Data entries:
====
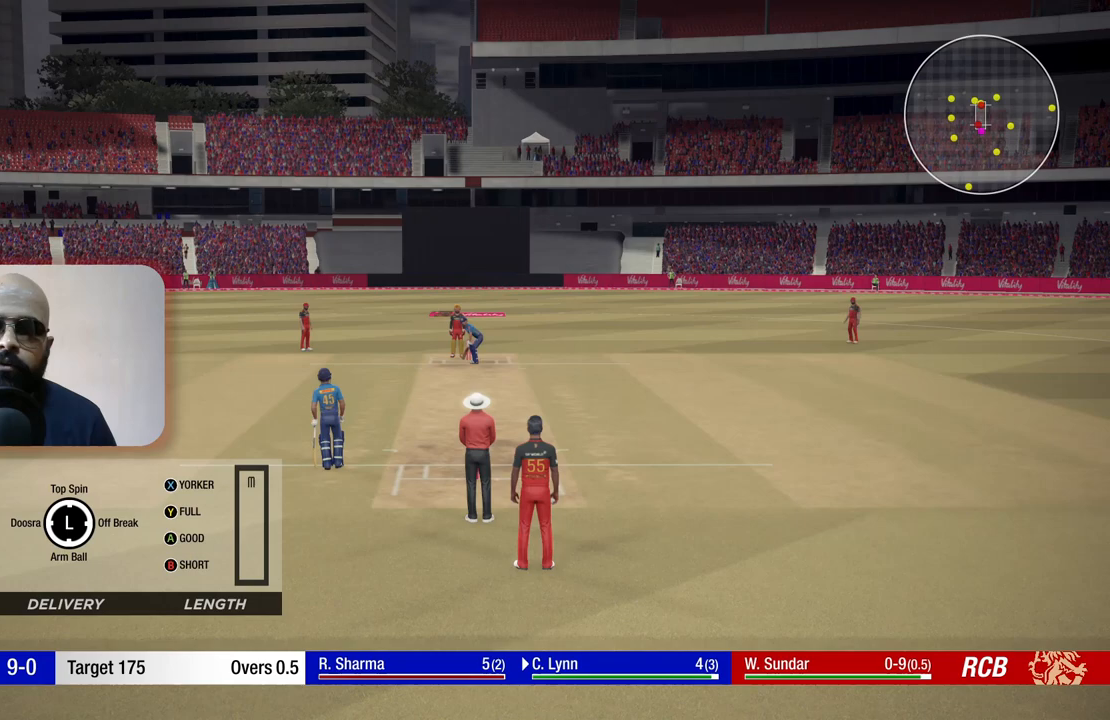
{"buttons": [], "left_stick": "center", "right_stick": "center", "events": [[333, "left_stick", "center"]]}
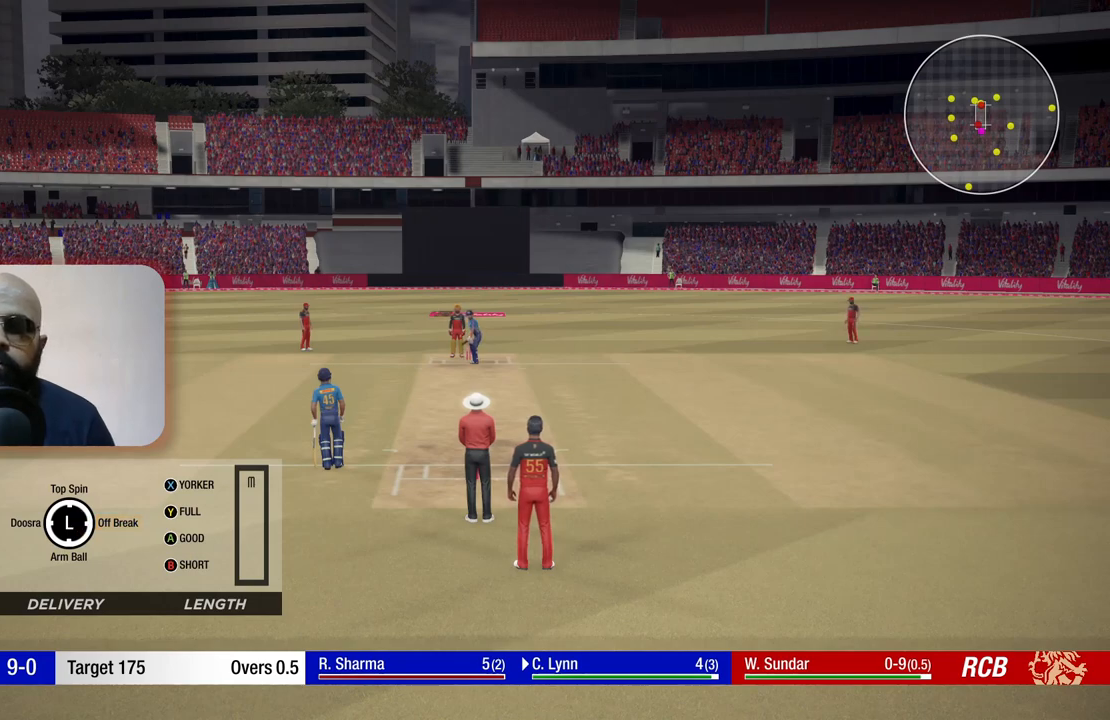
{"buttons": [], "left_stick": "up-left", "right_stick": "center", "events": [[50, "left_stick", "up-left"]]}
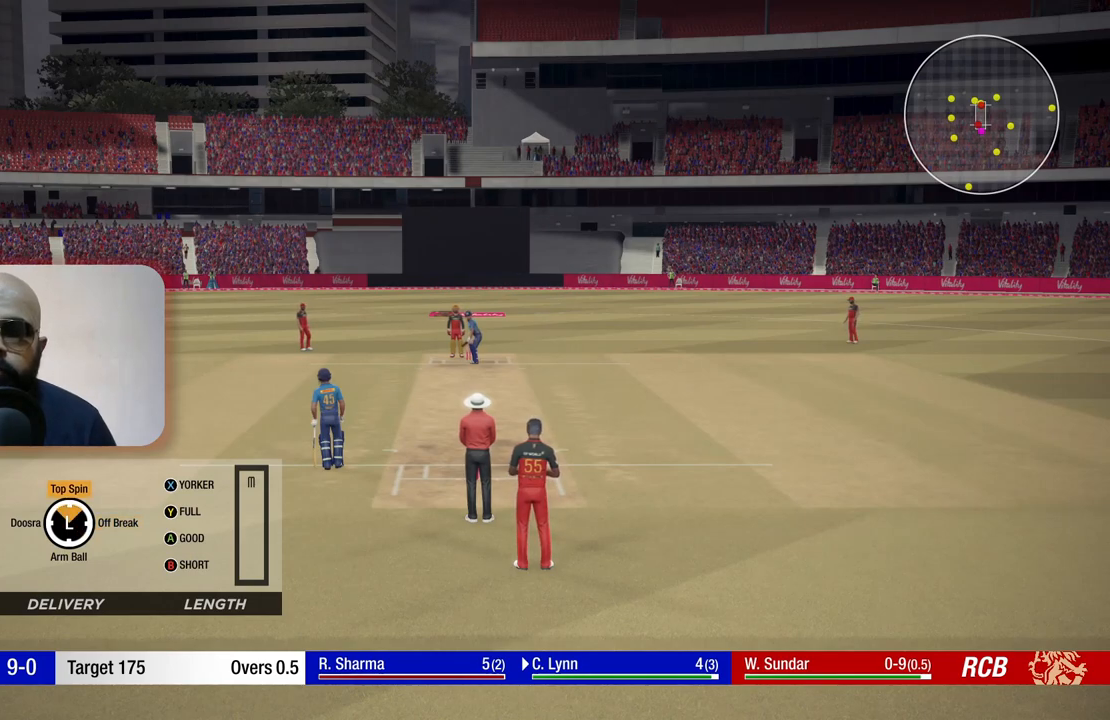
{"buttons": [], "left_stick": "up-left", "right_stick": "center", "events": []}
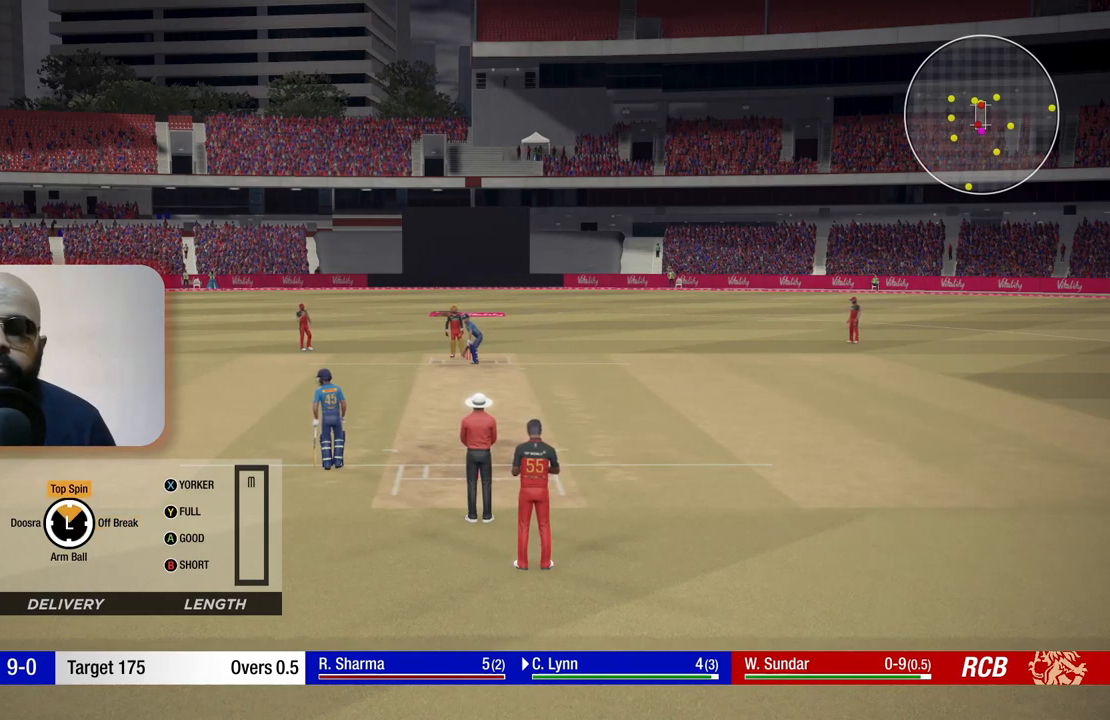
{"buttons": [], "left_stick": "up-left", "right_stick": "center", "events": []}
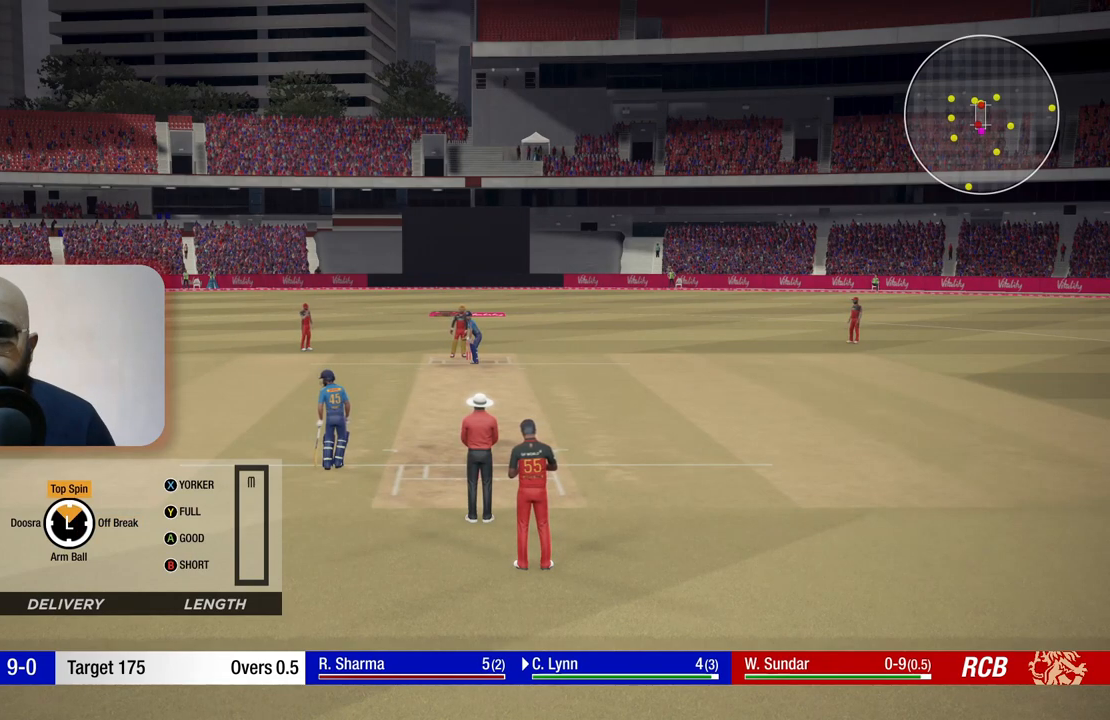
{"buttons": [], "left_stick": "up-left", "right_stick": "center", "events": []}
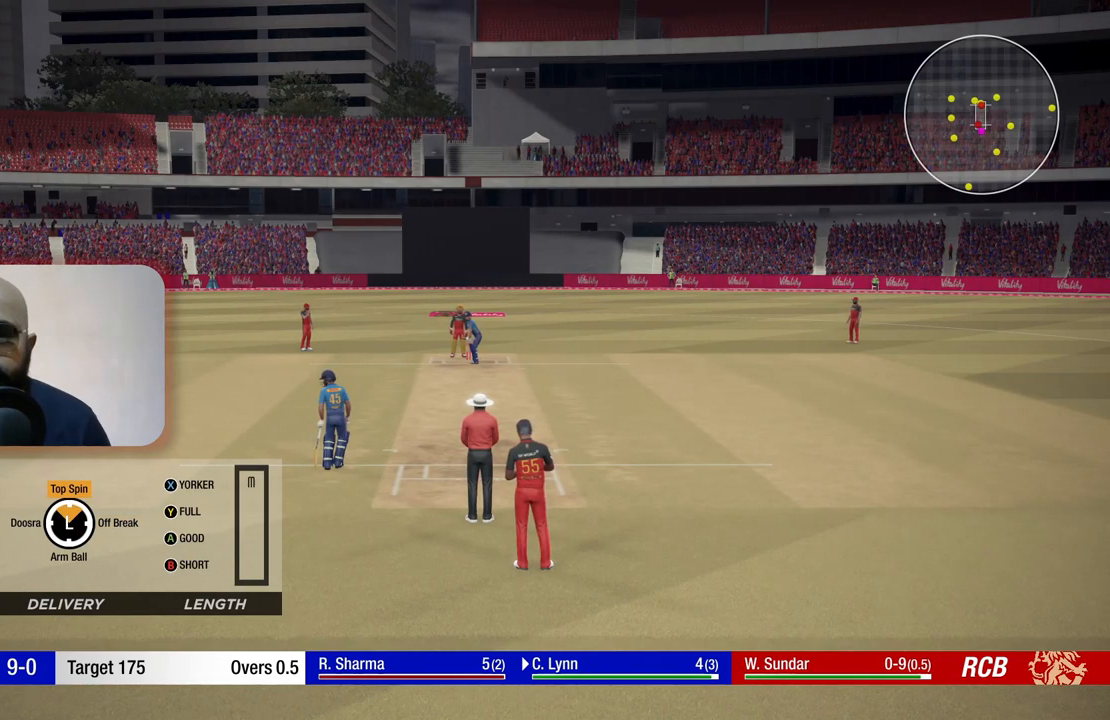
{"buttons": [], "left_stick": "up-left", "right_stick": "center", "events": []}
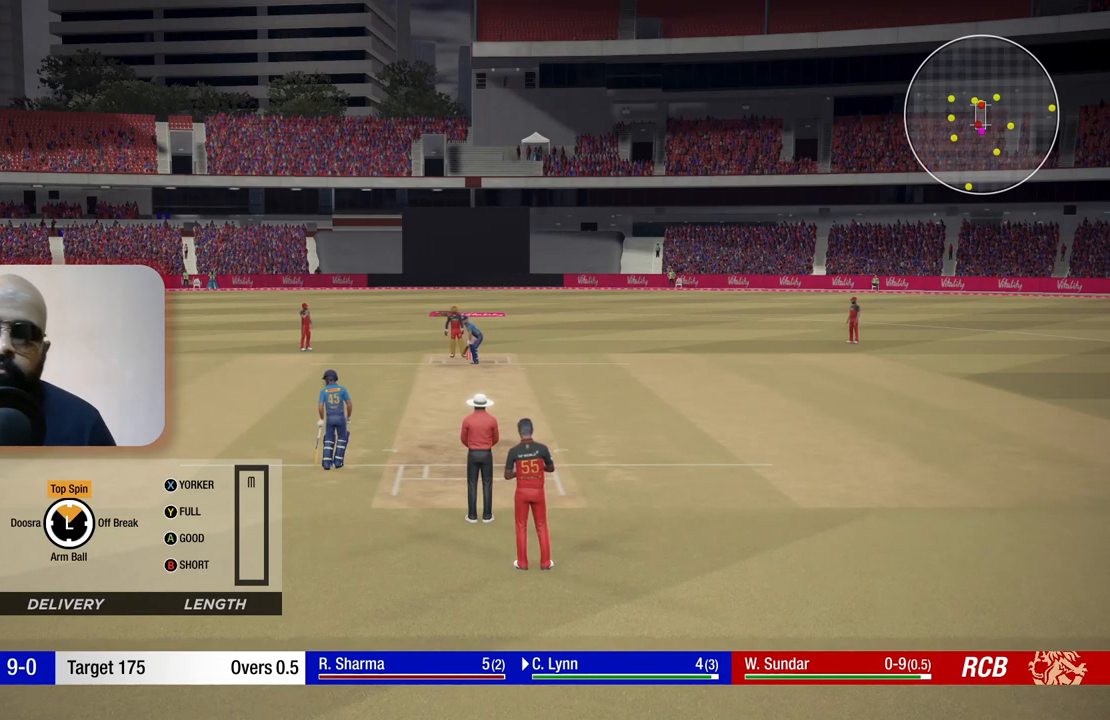
{"buttons": [], "left_stick": "right", "right_stick": "center", "events": [[50, "left_stick", "up-right"], [117, "left_stick", "right"]]}
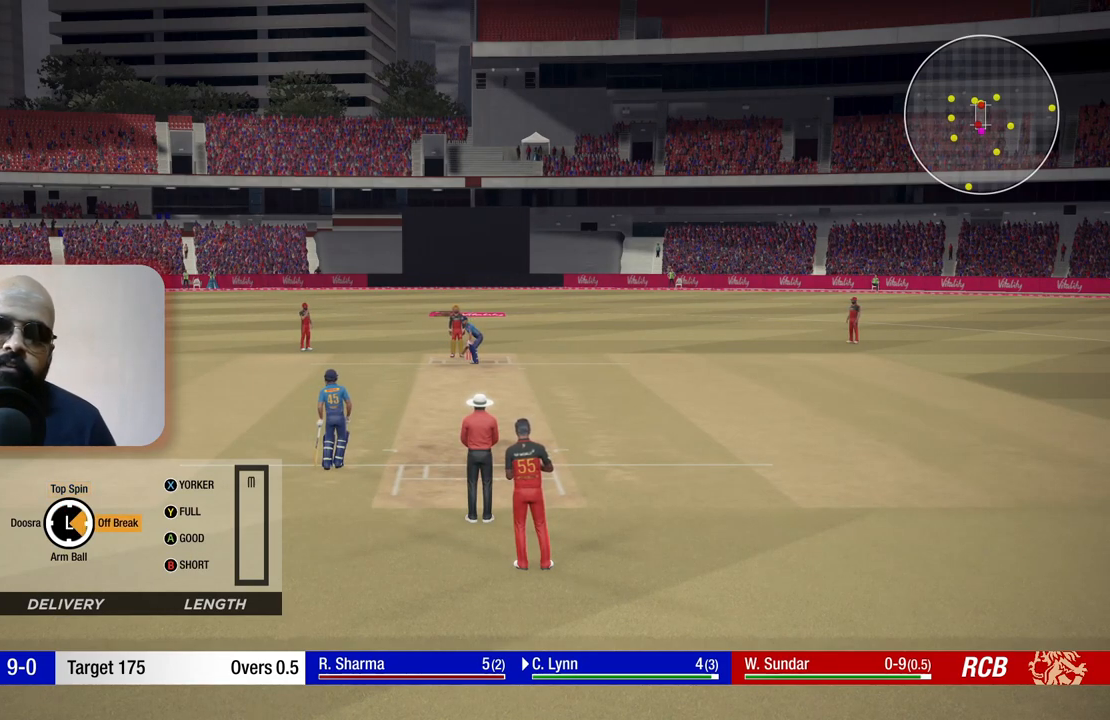
{"buttons": [], "left_stick": "right", "right_stick": "center", "events": []}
====
• _WHAT IS EXPECTED_
Pictures stay out, and every line of the records is transcribed exactly.

• _FINISHED TASK_
{"buttons": [], "left_stick": "center", "right_stick": "center", "events": [[333, "left_stick", "center"]]}
{"buttons": [], "left_stick": "up-left", "right_stick": "center", "events": [[50, "left_stick", "up-left"]]}
{"buttons": [], "left_stick": "up-left", "right_stick": "center", "events": []}
{"buttons": [], "left_stick": "up-left", "right_stick": "center", "events": []}
{"buttons": [], "left_stick": "up-left", "right_stick": "center", "events": []}
{"buttons": [], "left_stick": "up-left", "right_stick": "center", "events": []}
{"buttons": [], "left_stick": "right", "right_stick": "center", "events": [[50, "left_stick", "up-right"], [117, "left_stick", "right"]]}
{"buttons": [], "left_stick": "right", "right_stick": "center", "events": []}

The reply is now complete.